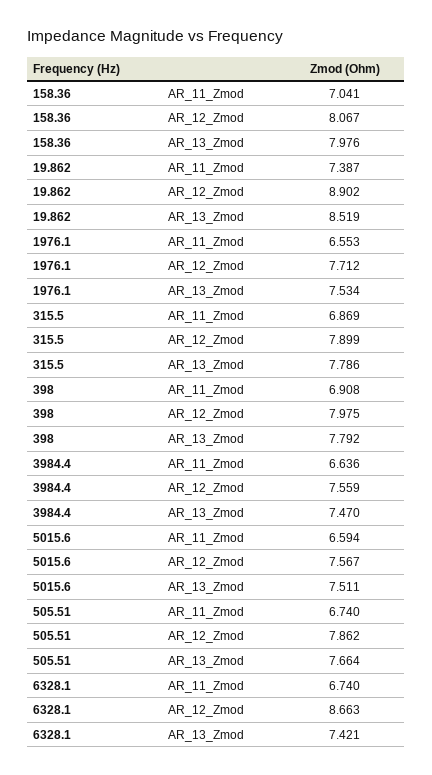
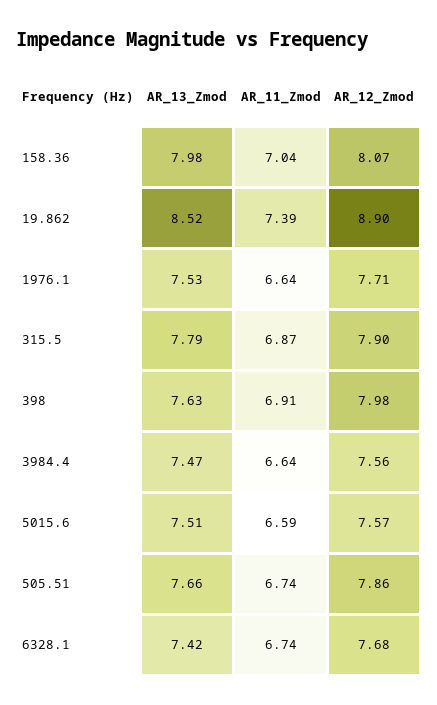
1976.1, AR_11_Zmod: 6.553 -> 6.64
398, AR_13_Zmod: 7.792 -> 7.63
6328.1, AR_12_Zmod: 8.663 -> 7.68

--*--

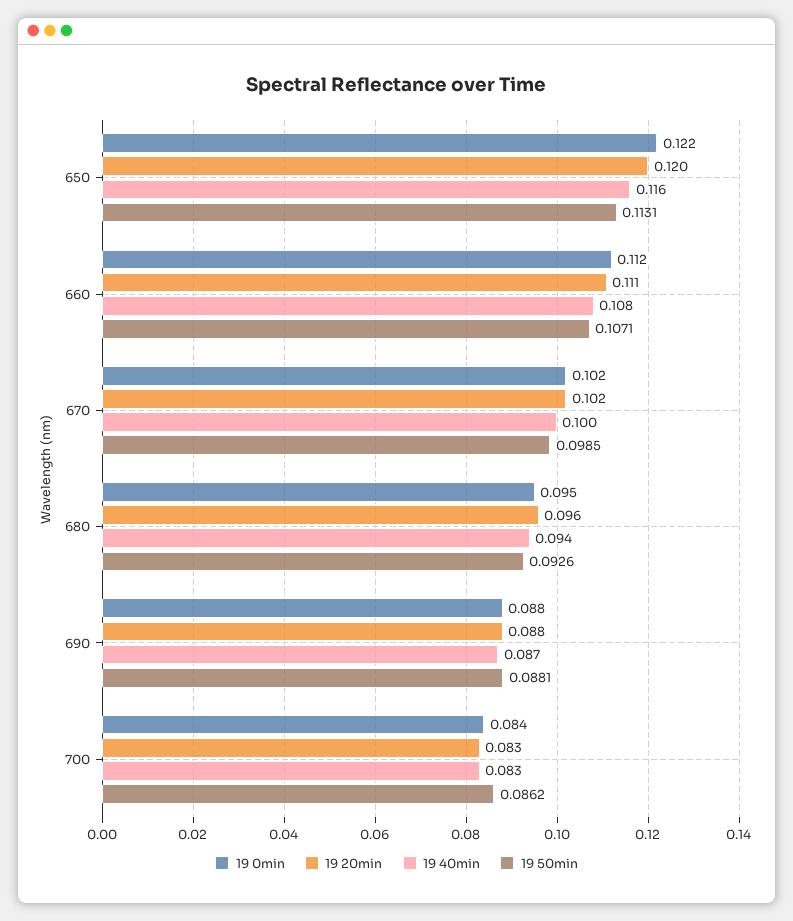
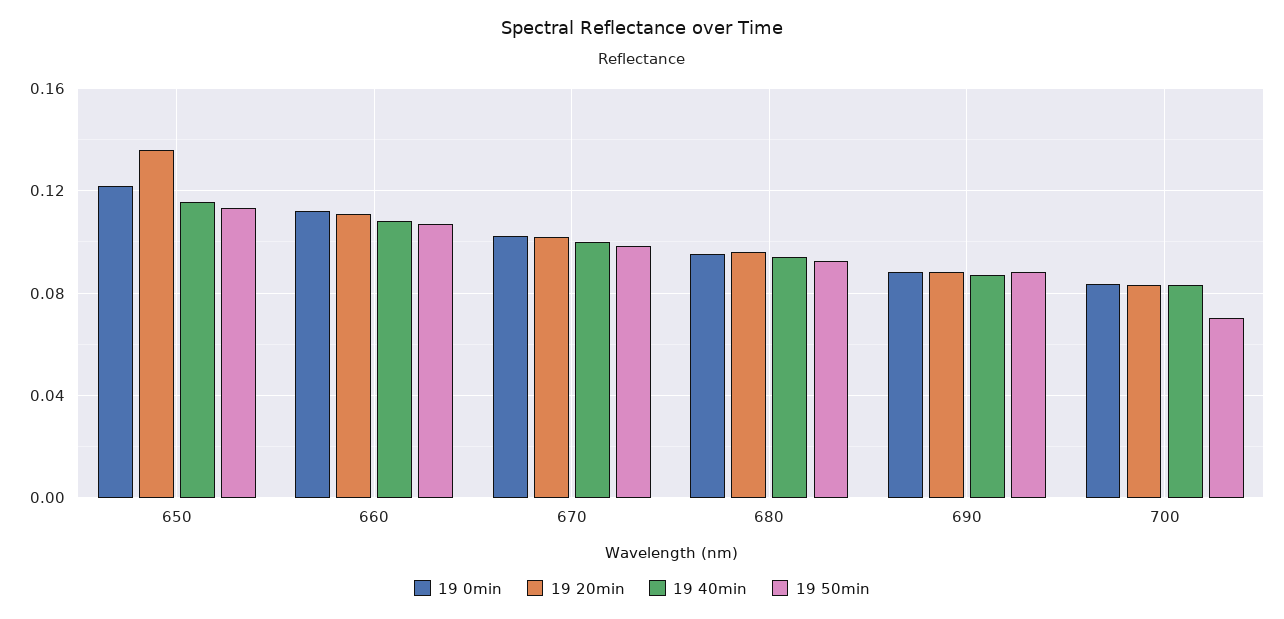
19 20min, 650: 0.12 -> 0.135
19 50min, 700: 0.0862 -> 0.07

--*--

• [Aim of the task]: Would you print, exactly as written, every line above from the one holding "1976.1, AR_11_Zmod: 6.553 -> 6.64" through the one holding "6328.1, AR_12_Zmod: 8.663 -> 7.68", with both included and no other lines?

• [Result for this task]:
1976.1, AR_11_Zmod: 6.553 -> 6.64
398, AR_13_Zmod: 7.792 -> 7.63
6328.1, AR_12_Zmod: 8.663 -> 7.68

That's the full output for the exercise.